Will Gene Therapy Reverse Deafness?

Deafness is currently irreversible if the hair cells and nerves that detect and transmit sound in the inner ear are destroyed. Stem cell treatment and new drugs are being actively researched to see if future treatments could change this and provide hope to people with hearing loss. Another possible future cure for deafness could involve gene therapy.

In the late summer of 2008, a major study was published in the scientific journal Nature showing that gene therapy to reverse deafness had come several steps closer. However, this study was done in rodents, not people, so many years of further research and testing lie ahead before this could form a medical treatment.

What Is Gene Therapy?

Gene therapy involves introducing a copy of a healthy gene into cells that either lack the gene, or that have a damaged copy. The idea is to replace the original function of the gene. Gene therapy is a controversial medical therapy that has run into great difficulties in the last few years. All human clinical studies were virtually halted ten years ago after a young 18-year old patient, Jesse Gelsinger died as a result of his gene therapy in September 1999.

How Could Gene Therapy Help Deafness?

The hair cells that detect sounds in the inner ear cannot regenerate but the cells next to them in the layer of tissue that lines the ear can. Scientists have discovered that one particular gene, called Atoh1, is the switch that stimulates ordinary ear cells to divide and develop into hair cells. The idea is to introduce a working copy of this gene into the inner ear of someone who is deaf to give them back some working hair cells, so restoring their hearing.

In the study reported in Nature, the Atoh1 gene was put into mice growing in their mother’s uterus. For this reason, this kind of gene therapy is known as in utero gene therapy.

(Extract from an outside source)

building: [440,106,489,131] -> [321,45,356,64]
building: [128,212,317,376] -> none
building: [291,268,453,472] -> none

Mice do not normally have human genes, so this was basically a test to see if the gene could be introduced into the inner ears of mice. Previous experiments in guinea pigs had shown that the gene could be introduced into their ears, where it worked to stimulate the growth of hair-like cells.

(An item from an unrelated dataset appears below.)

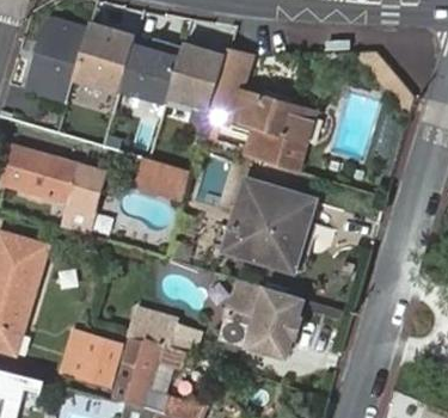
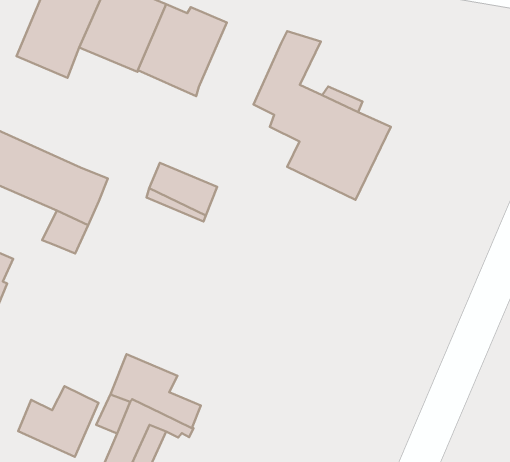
building: [167,44,226,110] -> none
building: [215,183,311,270] -> none
building: [219,282,301,359] -> none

Examining the ears of the mice after they were born showed that the gene had been successfully introduced into their ear cells and it seemed to be working well. The hearing of the mice was normal when tested.

Critically, the mice treated with the gene therapy technique had developed many extra hair cells in their cochlea compared to mice that had not received the Atoh1 gene. The additional hair cells looked exactly like normal human hair cells and were arranged in the usual pattern. Most of them had connected up with nerve cells and were actively sending signals into the brains of the mice. It is not possible to find out whether the mice had better hearing, or whether they were hearing differently, but this was a very promising result.

Could Gene Therapy Work In Humans?

At this stage, it is impossible to predict whether this work could be extended into humans. The next step of the research is to introduce the Atoh1 gene into mice that are deaf because they lack hair cells. If the gene is able to produce hair cells in these mice and allow them to hear, then the technique might be tried in other animals and eventually in humans.

Gene therapy in people has always been difficult and other techniques that have worked well in animals have failed in people. In utero gene therapy in humans could not be done in this case. Even if the ethical issues could be overcome, deafness develops in adults and requires treatment in adults, not unborn babies. Many hurdles remain and only time till tell if gene therapy will ever reverse deafness.